In the mid-1950s, following the excitement generated by the AUTOMATISTES, many Québec artists felt a need to return to a more controlled and ordered style of PAINTING. This sentiment was noticeable in the recent work of Fernand LEDUC, a loyal follower of Paul-Émile BORDUAS and automatism from the beginning. Leduc now felt that automatism had unconsciously held on to a dated concept of pictorial space by maintaining the dichotomy of object and background. A new pictorial movement was launched with the 1955 publication of the Manifeste des plasticiens. Drafted by critic and painter Rodolphe de Repentigny (who signed his paintings with the pseudonym Jauran) and countersigned by Louis Belzile, Jean-Paul Jérôme and Fernand Toupin, it was quite different from the REFUS GLOBAL, which had appeared in 1948. The group had worked out their ideas in 1954 and held an exhibition in February 1955.

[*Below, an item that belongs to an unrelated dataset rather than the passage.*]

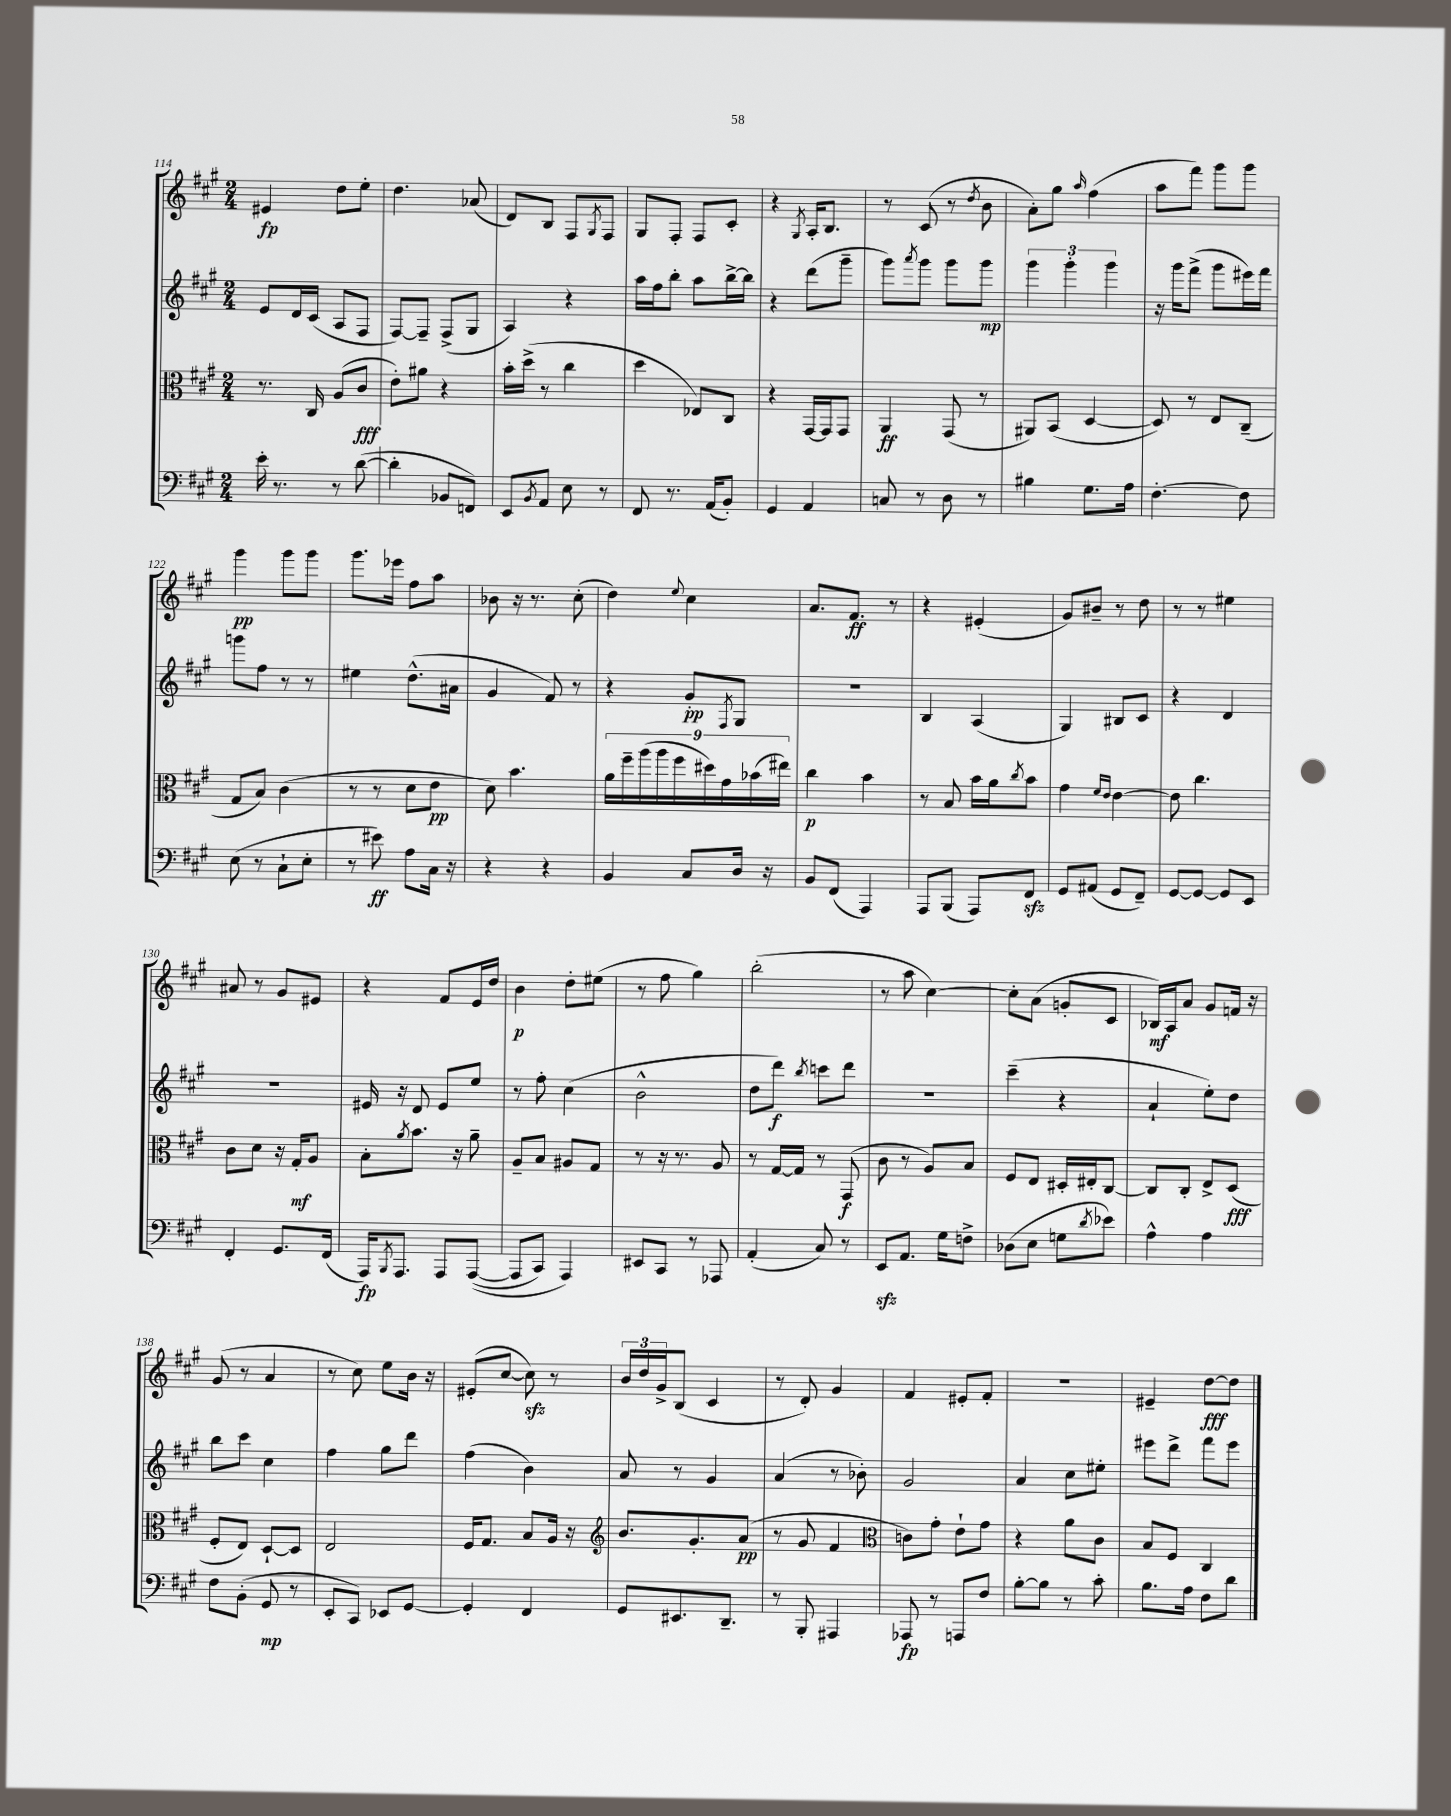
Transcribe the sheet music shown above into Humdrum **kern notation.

The Manifeste des plasticiens encouraged young Québec artists to follow the example of the pioneers of abstract art, in particular that of Mondrian. The Plasticiens preferred a strict use of 2-dimensional space in their paintings. In 1956, Guido MOLINARI (Noirs et Blancs) and Claude TOUSIGNANT (Monochromes) proposed even more radical departures: 2-dimensional surfaces, reversible spaces and the series concept. The Plasticien movement remained a force in the Québec art community; artists such as Yves GAUCHER, Jacques Hurtubise and Charles Gagnon were influenced by it. Only with the rise of postmodernism at the end of the 1960s did the Plasticien movement give way to a new avant-garde in the Québec art world.